Panera gets a new logo… sound

Here’s one I missed a couple of weeks ago from Marketing Brew that just got recirculated by Inside Radio: Panera wants to be recognized solely through sound, so it partnered with a “sonic branding agency” called Made Music Studio to develop a quick jingle to accompany its brand name at the end of radio or podcast spots. There’s a level on which this sounds a little over the top to me — they say the name Panera in ads! We know what’s being advertised! But I have to admit that this type of advertising works. I can tell you exactly what the McDonald’s jingle sounds like, and I’d probably recognize it even if I didn’t pay attention to everything else the ad said.

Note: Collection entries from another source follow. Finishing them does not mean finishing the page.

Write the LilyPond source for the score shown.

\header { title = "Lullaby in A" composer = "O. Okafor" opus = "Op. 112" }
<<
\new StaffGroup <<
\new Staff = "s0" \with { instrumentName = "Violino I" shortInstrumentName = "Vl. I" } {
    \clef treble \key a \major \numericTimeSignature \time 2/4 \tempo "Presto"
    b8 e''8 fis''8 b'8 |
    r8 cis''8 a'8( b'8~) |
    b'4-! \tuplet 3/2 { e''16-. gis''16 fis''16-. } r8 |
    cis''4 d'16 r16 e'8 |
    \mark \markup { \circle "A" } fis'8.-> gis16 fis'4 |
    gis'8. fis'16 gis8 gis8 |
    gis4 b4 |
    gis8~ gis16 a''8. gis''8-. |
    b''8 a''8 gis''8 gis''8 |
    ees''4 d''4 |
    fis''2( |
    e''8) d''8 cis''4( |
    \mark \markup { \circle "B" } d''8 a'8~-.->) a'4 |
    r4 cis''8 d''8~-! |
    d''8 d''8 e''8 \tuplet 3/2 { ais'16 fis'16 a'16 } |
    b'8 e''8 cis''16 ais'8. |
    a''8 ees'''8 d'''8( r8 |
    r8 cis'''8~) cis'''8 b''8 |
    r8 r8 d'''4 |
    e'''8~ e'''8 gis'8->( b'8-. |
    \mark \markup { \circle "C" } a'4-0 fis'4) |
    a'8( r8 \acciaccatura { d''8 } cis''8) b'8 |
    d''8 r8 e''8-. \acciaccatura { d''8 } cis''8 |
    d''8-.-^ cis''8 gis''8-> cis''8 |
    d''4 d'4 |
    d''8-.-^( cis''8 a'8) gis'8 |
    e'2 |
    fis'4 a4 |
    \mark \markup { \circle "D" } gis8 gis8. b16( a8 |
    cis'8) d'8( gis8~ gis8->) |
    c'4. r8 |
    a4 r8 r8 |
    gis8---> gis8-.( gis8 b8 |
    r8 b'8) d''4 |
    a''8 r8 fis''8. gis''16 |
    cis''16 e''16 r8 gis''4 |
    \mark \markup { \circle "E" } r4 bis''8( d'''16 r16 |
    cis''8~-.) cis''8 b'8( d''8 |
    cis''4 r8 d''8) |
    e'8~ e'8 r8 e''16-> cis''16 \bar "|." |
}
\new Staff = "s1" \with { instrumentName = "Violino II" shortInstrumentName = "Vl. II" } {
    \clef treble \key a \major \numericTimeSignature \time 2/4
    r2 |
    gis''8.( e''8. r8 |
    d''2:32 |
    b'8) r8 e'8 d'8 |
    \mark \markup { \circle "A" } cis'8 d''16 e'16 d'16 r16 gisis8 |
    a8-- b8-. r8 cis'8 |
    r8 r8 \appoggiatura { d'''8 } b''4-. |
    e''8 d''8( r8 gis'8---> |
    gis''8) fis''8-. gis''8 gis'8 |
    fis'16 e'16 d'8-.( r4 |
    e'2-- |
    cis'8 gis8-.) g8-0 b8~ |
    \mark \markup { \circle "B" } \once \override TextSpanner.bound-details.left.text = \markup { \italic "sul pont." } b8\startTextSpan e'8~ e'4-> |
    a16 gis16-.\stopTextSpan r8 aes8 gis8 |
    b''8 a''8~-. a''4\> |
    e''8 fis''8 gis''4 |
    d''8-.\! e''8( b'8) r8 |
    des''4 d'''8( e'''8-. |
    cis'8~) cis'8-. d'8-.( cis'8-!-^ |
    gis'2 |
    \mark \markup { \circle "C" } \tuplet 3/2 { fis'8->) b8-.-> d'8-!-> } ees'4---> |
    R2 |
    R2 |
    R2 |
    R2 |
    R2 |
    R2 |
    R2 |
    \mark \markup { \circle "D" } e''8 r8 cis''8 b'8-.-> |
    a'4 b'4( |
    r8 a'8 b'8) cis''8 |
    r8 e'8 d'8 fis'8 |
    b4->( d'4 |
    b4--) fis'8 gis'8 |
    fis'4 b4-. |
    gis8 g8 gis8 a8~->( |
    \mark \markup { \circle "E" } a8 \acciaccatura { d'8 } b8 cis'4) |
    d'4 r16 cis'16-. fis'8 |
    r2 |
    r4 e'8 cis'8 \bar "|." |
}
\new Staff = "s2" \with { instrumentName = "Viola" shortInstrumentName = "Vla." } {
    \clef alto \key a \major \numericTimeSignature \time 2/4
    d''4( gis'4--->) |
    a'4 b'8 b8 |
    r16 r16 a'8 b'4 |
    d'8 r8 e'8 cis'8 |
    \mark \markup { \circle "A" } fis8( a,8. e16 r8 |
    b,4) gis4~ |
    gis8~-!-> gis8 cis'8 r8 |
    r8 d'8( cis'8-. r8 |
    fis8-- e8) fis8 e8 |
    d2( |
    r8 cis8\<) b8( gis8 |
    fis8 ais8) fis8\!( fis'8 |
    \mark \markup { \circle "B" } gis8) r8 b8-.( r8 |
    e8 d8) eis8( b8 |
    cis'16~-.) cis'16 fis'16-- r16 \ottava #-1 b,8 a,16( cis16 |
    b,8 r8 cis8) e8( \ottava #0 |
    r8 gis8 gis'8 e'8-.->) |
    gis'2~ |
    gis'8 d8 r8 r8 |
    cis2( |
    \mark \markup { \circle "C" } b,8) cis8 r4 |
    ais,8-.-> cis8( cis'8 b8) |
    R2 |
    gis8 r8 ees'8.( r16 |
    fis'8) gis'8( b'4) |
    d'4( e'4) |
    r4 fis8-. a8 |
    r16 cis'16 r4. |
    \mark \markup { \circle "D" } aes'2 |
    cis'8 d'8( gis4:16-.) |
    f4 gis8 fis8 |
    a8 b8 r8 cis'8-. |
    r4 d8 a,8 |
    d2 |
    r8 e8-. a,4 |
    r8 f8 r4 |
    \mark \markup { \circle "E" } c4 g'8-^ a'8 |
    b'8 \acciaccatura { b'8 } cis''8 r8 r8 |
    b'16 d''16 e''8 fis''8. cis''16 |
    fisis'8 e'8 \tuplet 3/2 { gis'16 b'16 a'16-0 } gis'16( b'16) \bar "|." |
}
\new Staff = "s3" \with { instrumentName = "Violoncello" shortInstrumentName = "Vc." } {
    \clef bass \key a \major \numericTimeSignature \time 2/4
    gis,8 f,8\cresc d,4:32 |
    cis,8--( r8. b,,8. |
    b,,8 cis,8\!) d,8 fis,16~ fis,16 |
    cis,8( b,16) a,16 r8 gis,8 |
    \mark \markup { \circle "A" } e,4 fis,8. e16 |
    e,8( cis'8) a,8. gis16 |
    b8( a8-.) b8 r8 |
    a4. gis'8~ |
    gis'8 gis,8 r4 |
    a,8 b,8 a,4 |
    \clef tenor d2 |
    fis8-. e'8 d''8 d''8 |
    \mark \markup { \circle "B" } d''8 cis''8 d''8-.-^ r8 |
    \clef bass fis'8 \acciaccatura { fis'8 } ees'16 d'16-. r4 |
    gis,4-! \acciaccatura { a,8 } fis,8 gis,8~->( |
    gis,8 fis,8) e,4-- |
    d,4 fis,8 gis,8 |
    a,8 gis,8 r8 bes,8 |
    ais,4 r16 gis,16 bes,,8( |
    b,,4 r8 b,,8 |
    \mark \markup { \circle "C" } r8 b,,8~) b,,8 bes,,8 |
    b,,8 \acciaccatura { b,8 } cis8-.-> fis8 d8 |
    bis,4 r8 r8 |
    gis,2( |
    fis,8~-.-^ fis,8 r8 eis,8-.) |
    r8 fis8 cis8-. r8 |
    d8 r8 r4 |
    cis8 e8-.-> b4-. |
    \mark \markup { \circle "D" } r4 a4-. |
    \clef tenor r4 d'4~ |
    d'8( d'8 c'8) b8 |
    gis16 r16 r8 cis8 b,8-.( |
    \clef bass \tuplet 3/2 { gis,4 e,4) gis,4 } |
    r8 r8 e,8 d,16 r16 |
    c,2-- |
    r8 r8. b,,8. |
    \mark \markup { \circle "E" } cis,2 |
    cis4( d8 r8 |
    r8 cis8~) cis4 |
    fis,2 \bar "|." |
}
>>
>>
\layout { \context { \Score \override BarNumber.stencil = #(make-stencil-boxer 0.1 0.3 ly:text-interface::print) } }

So now: a Panera sound. It sounds like a quick burst of bright horns followed by an angelic “ooo.” Honestly, it’s a little ridiculous when you describe it. It mostly just sounds like a slightly annoying but very likely to get stuck in your head burst of pleasant tones. Here’s Marketing Brew:

​​The resulting three-second sonic logo is half instrumental—played by a trumpet, an alto sax, and a baritone sax, according to [Made Music Studio president Lauren] McGuire—and half vocals. There’s also a one-second version, a six-second version, and a long-form version that clocks in at just under a minute, which Panera might use for situations like “walk-up music [for] our CEO,” [Panera VP of brand building Drayton] Martin said.